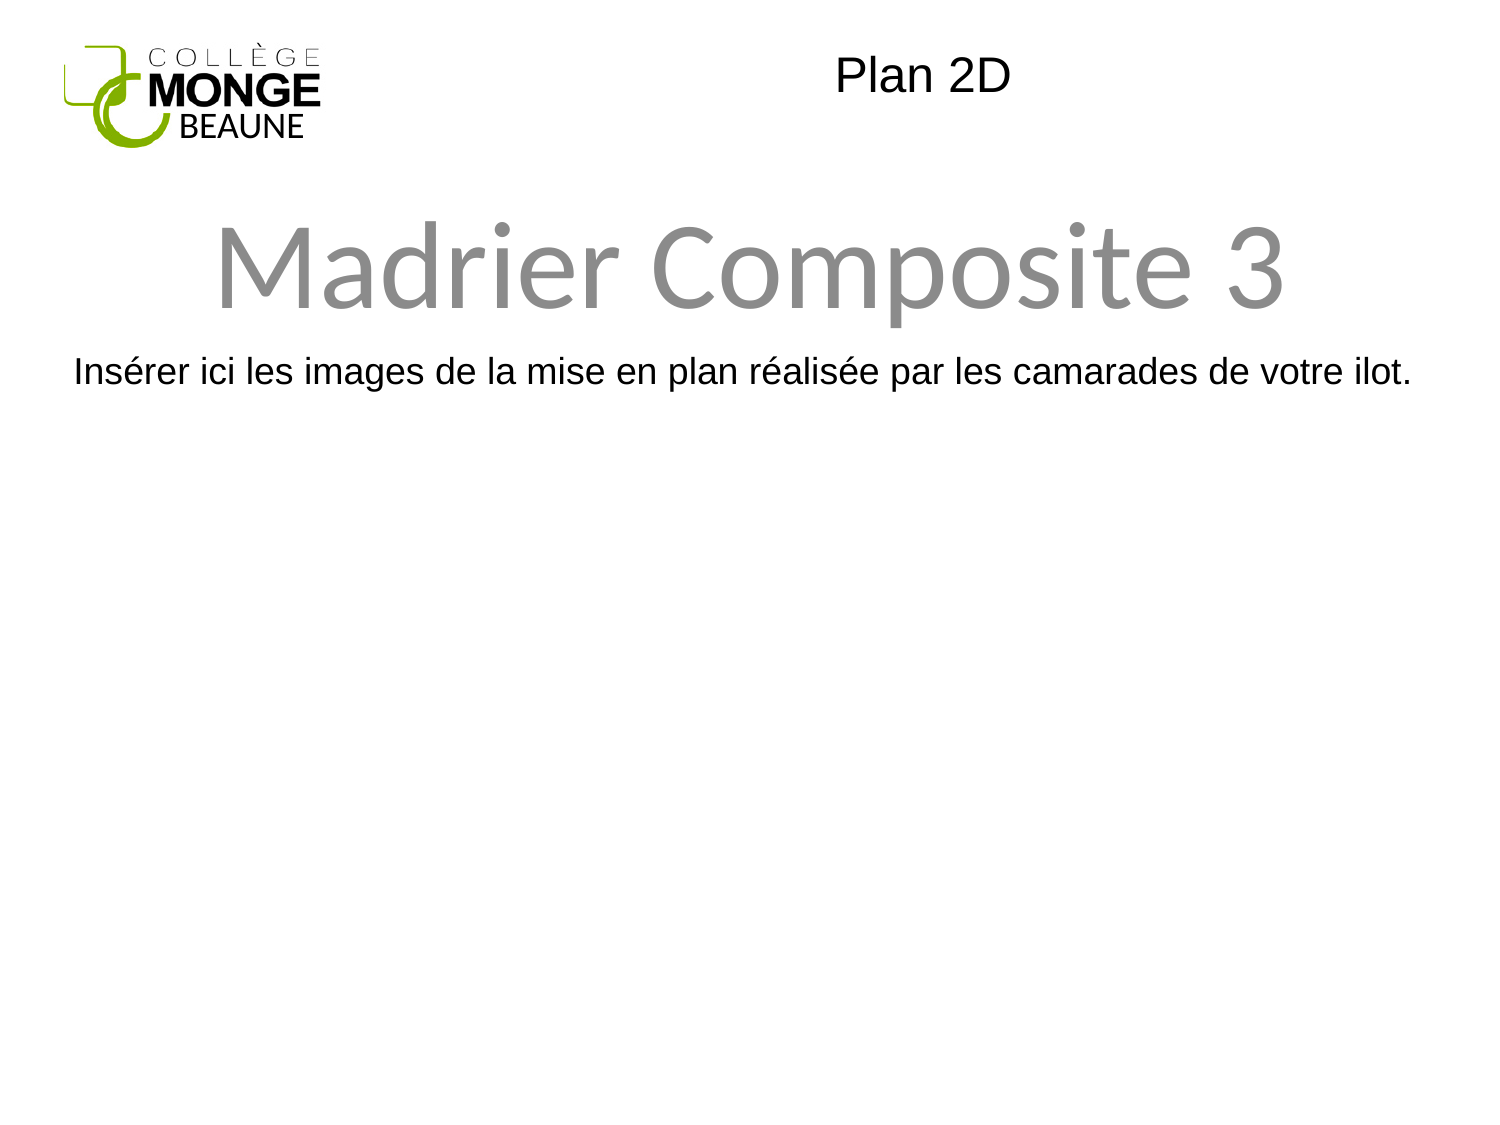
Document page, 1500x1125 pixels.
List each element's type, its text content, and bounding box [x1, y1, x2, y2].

picture [54, 34, 329, 154]
subtitle Plan 2D [398, 35, 1449, 141]
text_box Madrier Composite 3 [35, 175, 1465, 305]
text_box Insérer ici les images de la mise en plan réalisée par les camarades de votre ilot. [58, 339, 1453, 400]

> To do
Give back the whole listing exactly as it stands. No pictures belong in the copy.

> Answer space
Document page, 1500x1125 pixels.
List each element's type, its text content, and bounding box [x1, y1, x2, y2].

picture [54, 34, 329, 154]
subtitle Plan 2D [398, 35, 1449, 141]
text_box Madrier Composite 3 [35, 175, 1465, 305]
text_box Insérer ici les images de la mise en plan réalisée par les camarades de votre ilot. [58, 339, 1453, 400]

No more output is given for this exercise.